Friday, February 1, 2013

Big Data. Big deal?

Everywhere you turn you find someone is writing about big data.  The cover of Forbes, the Wall Street Journal, Time, and many others are covering the topic.  But, what is big data, and more importantly, why should I care?

Let's start with the definition....  Big data is well.... big.  But the real definition lies in not only volume, but also variety and velocity.  Variety meaning that it comes from many sources.  Look at businesses for example.  For years they have been reporting and analyzing their internal financial data.  There is a lot of it, but it comes from just one place - their internal system.  Now imagine combining that data with external data like Twitter feeds, weather information, population demographics, etc.  The insights you draw from the data may be different when you make it "big".

What about this velocity thing?  Are we about to have a physics discussion?  No. there won't be discussion of the V = D/T equation here.  For data, velocity is about the rate at which it changes.  The change in the data allows for better analysis over time because the sample size is greater.  Velocity plays a significant role in making the data "big"

So why should we care?  Is this about a bunch of computer geeks playing with 1's and 0's in a new way to create more job security?  No, not this time.  This big data stuff is real.  By using data that changes often, comes from disparate sources, and has enough samples to draw conclusions you can derive insights that were not easily made without big data. 
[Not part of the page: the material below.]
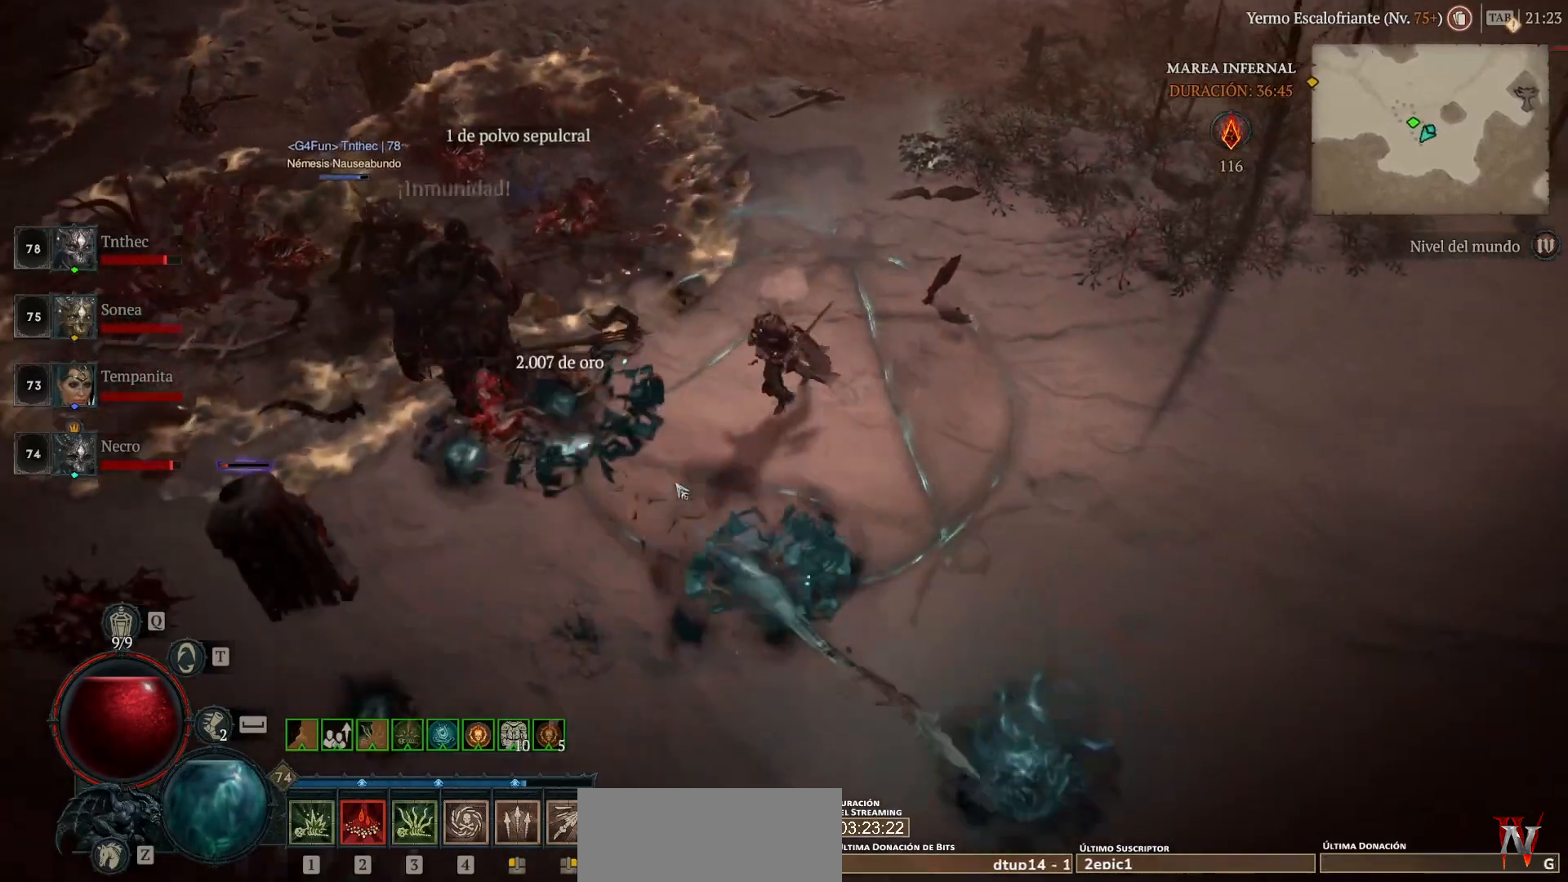
{"keys": [], "mouse": ["left", "mb4"], "events": []}
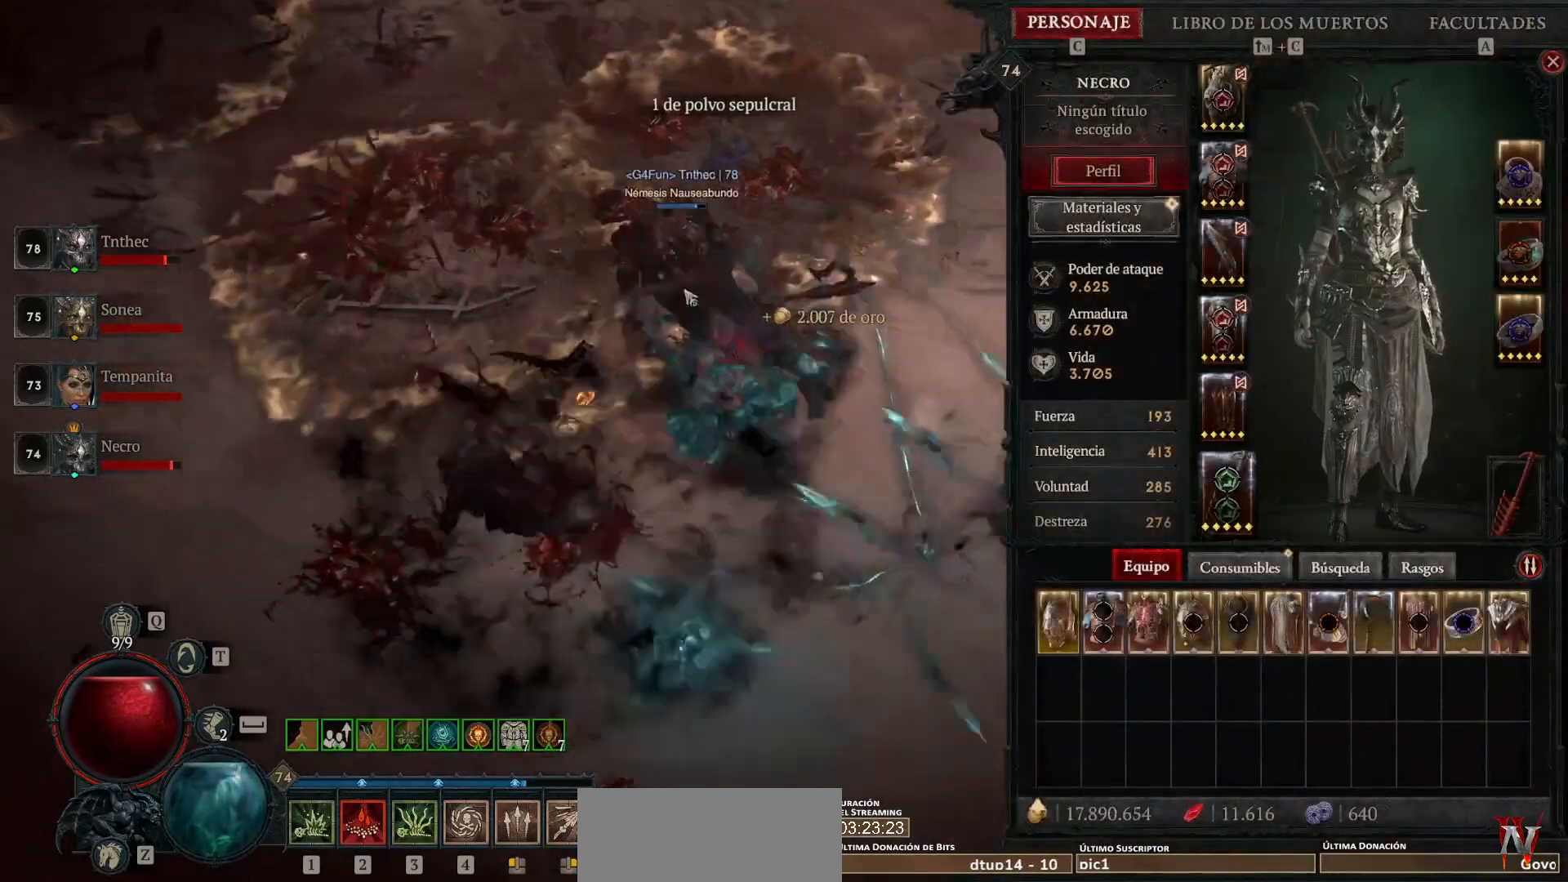
{"keys": [], "mouse": ["left", "mb4"], "events": []}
Just look at our last presidential election.  The Obama team spent millions of dollars to use big data to help win the election.  They created a team of data scientists, tucked them away in a windowless office in Chicago and asked them to take information from various sources to help predict and manage donor and voter behaviors.  They measured and tracked everything.  From the effectiveness of who an email piece came from to the tendencies of online donors.  When campaigners went door-to-door they knew in advance what type of information to leave behind.  They knew that emails from Michelle Obama were much more likely to raise money than from Joe Biden when sent to a specific demographic of prospective donors.  Not because Joe Biden is a putz, but because the numbers were right there in front of their eyes.  Television ad content, times, durations, etc were set as a result of the data, not some gut feel.  They were using the data to drive their decisions.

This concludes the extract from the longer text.